TASK DESCRIPTION ::
Can you gather each line in the listing below that contains the word "sind" and copy those lines out in full?

DATA FOR PROCESSING ::
* * * * * * * * *
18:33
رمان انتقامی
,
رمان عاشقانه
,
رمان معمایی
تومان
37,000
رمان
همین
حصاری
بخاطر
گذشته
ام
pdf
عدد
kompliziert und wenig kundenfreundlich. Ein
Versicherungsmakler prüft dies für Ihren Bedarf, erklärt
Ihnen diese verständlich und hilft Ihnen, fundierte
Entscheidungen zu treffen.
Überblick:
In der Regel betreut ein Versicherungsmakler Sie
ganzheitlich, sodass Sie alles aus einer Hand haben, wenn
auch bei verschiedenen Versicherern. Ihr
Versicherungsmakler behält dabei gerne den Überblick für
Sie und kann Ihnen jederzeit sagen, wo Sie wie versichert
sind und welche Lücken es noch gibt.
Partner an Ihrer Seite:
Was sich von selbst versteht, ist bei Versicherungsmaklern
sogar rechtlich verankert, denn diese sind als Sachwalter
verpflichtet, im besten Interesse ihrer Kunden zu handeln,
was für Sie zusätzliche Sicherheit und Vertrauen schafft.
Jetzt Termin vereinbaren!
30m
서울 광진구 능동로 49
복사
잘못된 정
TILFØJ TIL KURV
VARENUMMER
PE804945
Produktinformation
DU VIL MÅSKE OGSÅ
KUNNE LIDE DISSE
* * * * * * * * *
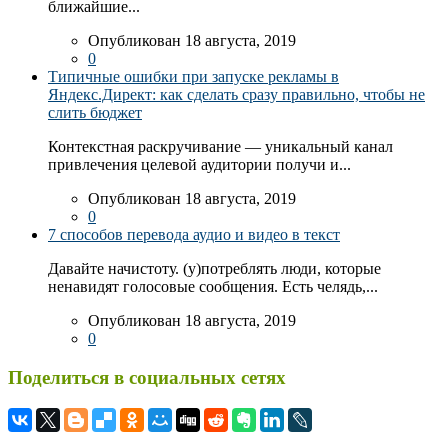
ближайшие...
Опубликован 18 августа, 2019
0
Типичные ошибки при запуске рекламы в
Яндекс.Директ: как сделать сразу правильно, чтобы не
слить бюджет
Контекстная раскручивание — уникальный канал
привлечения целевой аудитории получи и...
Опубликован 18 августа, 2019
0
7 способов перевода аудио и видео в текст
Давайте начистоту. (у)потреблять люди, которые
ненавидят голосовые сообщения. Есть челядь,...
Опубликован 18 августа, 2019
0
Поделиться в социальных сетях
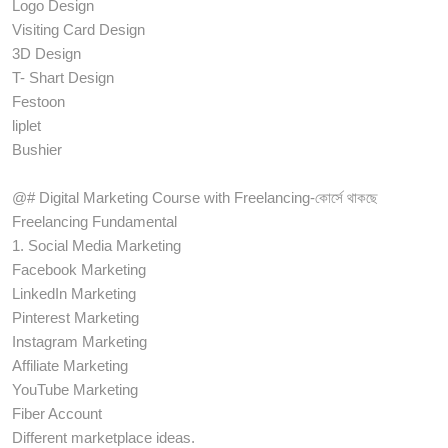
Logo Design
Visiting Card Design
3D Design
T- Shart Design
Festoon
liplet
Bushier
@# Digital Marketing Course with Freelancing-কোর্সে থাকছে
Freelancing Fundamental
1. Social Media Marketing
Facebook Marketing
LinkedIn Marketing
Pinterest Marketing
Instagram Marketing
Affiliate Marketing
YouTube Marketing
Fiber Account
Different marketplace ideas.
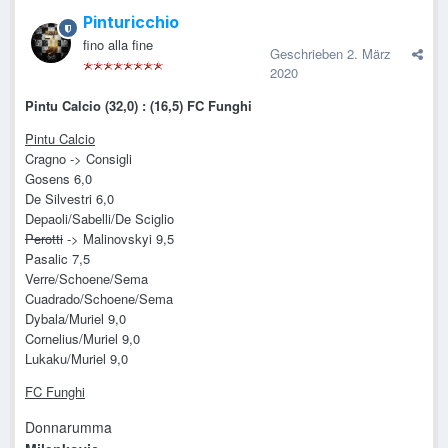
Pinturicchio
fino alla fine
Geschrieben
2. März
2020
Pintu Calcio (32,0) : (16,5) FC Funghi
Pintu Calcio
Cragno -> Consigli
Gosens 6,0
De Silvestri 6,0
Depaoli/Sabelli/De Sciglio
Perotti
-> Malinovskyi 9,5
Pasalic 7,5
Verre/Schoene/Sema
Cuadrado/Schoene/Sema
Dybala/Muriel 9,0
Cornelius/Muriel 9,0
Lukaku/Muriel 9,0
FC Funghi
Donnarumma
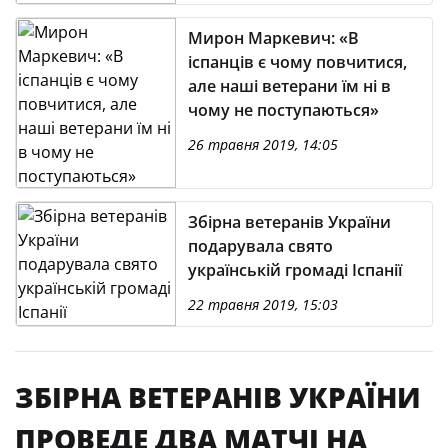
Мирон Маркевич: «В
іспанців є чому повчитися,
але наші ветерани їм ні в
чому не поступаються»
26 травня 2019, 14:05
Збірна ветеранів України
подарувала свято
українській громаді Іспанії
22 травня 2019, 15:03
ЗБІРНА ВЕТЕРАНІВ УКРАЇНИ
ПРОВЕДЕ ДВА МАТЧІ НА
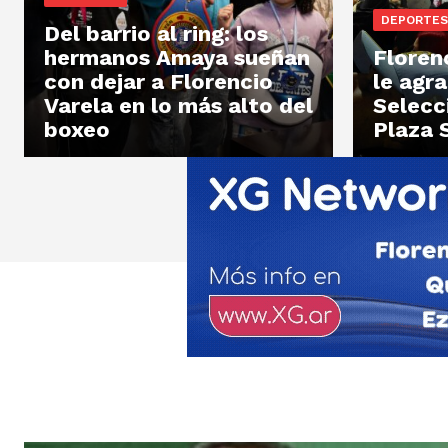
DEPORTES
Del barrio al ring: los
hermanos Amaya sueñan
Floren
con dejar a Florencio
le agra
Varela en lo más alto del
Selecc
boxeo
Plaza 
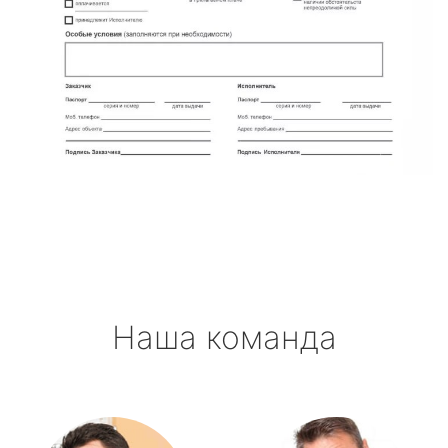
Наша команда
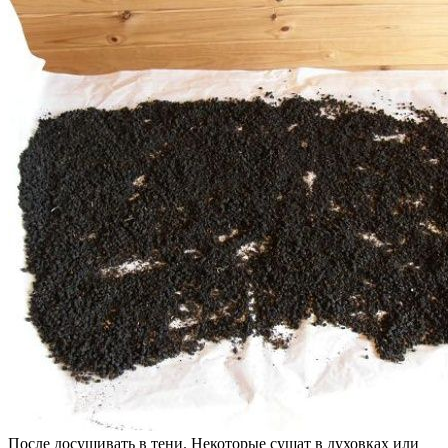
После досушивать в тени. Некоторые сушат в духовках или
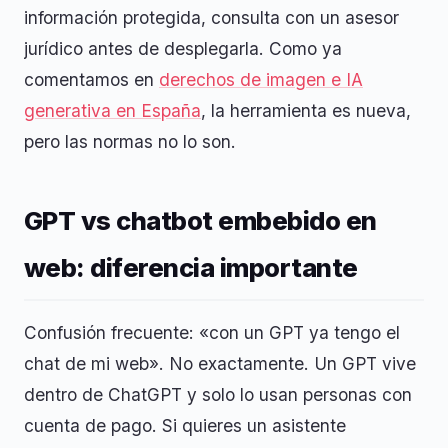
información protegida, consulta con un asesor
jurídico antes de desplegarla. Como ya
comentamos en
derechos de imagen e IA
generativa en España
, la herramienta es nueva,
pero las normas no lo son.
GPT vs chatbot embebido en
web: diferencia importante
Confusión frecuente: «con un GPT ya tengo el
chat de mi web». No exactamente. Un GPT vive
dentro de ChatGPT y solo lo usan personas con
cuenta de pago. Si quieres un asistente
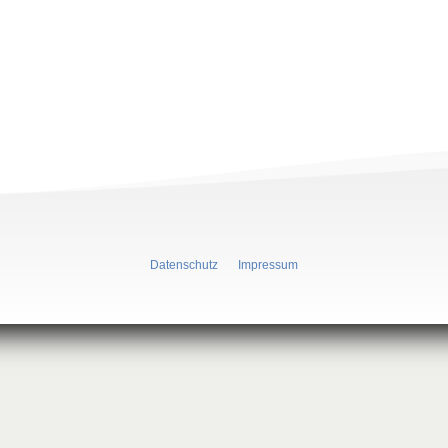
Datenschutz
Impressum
* * * * * * * * *
SOLUTION FOR THIS PROBLEM ::
sind und welche Lücken es noch gibt.
sogar rechtlich verankert, denn diese sind als Sachwalter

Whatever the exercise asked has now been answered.